Estou inquieto.
Concentro em mim um faro inimputável para a ansiedade
Uma necessidade lírica de procura inconsequente
Uma lente deformadora que transgride a linha da serenidade, que dilui os contornos palpáveis da lisura invernal em que me movimento
Tento viver através da fátua imagem literal que este exterior constrói por mim
Mas não resisto
Sou inquieto.
Sou néscio na minha forma de saborear a existência
Porque não me sento e espero que o brilho das coisas puras me cale e me molde à vontade dos presentes que se sucedem?
Porque tenho eu de interferir no decorrer do tempo?
Porque tenho eu de ver o cheiro que a rua exala?
Porque tenho eu de ouvir a forma do céu impertinente?

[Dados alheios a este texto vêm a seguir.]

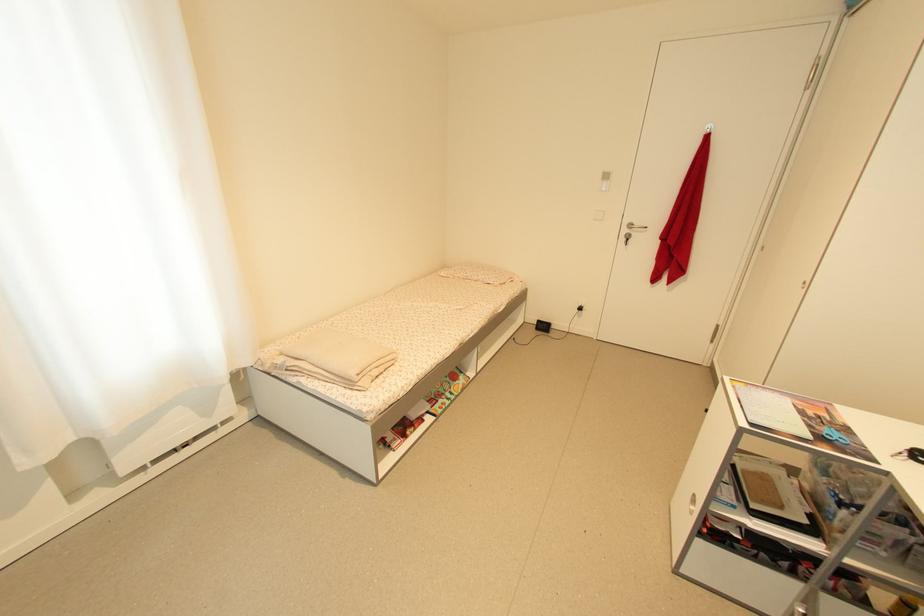
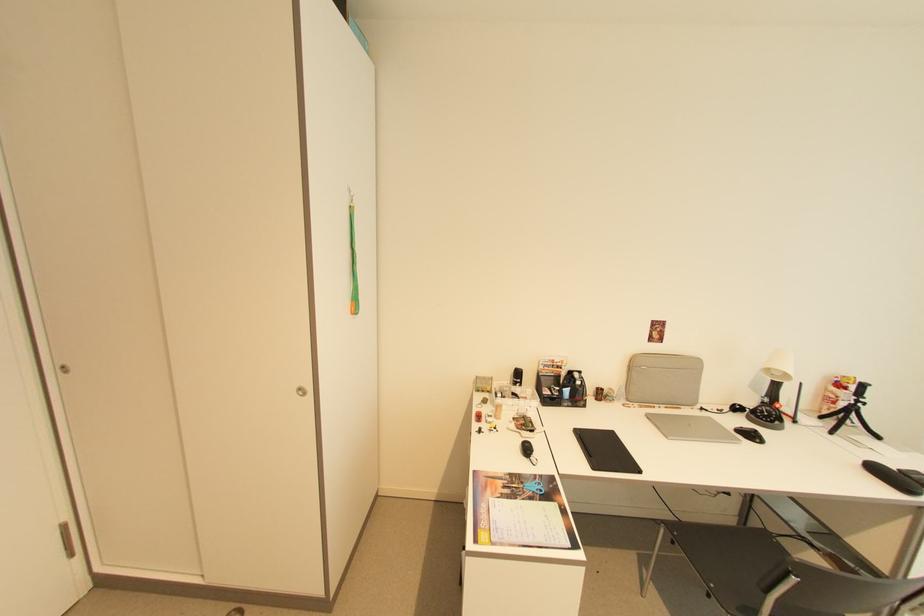
Find the pixel in the second image that matches the point at 829,416 in the first image.

(505, 484)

Porque tenho eu de sentir os sons que saem das clarabóias da imagem de um gosto pelo colapso de todas as coisas materiais?

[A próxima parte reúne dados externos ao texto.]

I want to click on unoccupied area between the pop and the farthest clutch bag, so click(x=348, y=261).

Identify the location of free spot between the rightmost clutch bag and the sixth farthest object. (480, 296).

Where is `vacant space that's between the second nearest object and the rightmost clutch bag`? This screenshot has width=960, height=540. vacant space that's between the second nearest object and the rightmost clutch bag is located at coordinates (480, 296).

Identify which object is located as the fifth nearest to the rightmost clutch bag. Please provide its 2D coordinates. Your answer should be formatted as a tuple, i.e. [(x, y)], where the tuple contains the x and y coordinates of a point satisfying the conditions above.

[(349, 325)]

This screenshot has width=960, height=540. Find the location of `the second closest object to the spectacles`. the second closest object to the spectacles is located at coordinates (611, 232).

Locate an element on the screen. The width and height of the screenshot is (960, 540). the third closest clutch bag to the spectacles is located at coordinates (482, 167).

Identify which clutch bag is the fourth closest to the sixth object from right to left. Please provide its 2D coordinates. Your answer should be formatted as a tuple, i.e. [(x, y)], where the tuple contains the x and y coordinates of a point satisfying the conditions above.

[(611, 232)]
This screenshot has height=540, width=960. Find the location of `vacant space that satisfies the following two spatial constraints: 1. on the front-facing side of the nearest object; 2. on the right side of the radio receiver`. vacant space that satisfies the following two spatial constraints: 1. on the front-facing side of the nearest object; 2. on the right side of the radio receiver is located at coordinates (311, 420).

Porque sou eu o que procura e não o que atinge a meta?
Vivo nesta solidão socializada, neste engano puro dos olhos que fingem ver o brilho imaculado na fachada de um prédio senil, nesta mentira de caminhar sobre a inconsistência de um volume sem piso.
Vivo através deste olhar de pastor toxicómano, vivo nesta ilusão de fruir a verdade de uma realidade que partilho e não consigo.
Sinto esta chama de propósitos em cada multividência de mim cá dentro
Saio de casa e sou incauto nas minhas tendências para a funcionalidade
Caminho só e livre
Porque só sou verdadeiramente livre quando estou só
Só sou verdadeiramente verdadeiro quando me sinto a mim e não aos outros
Rumo ao impasse de um trajecto mil vezes consumido
E ele é outro, é todos, é um só na sua multitude de existências
E forçosamente não percebo que ele é sempre o mesmo
Depois disto quem me forja uma identidade?
Quem me liberta da pena a que me condenei por existir nesta dimensão da essência
Da essência de algo que não é essencial?
Essencial sou eu mais esta essência mais este perene fardo que transporto
E todas as verdades do mundo que não passam de mim mesmo para o mundo
Ficam cá, ganham fungos de tanto permanecerem
Germinam novas características da mesma coisa
Coisa que se perpetua
Coisa que não é coisa, são coisas.
Ah a verdade de um poema já escrito!
E a mentira daquele que está cá dentro!
Que dualidade?
A dualidade desta visão quimérica do invisibilismo a que me voto
E a surpresa de uma dependência trivialmente inata pelo fingimento
Por me tornar inverosímil sem condições, sem restrições!
Inquieto-me
Intemporalmente inquieto-me
Para dar materialidade incorpórea à linguagem
Essa linguagem autista dos segredos não-falados
Esta verborização selvagem, esse cais de largada onde o destino está marcado à hora da partida.
Inquietação
Ou o tempo em que o pensamento é sobre-humano
Forçosamente inquieto e sobre-humano.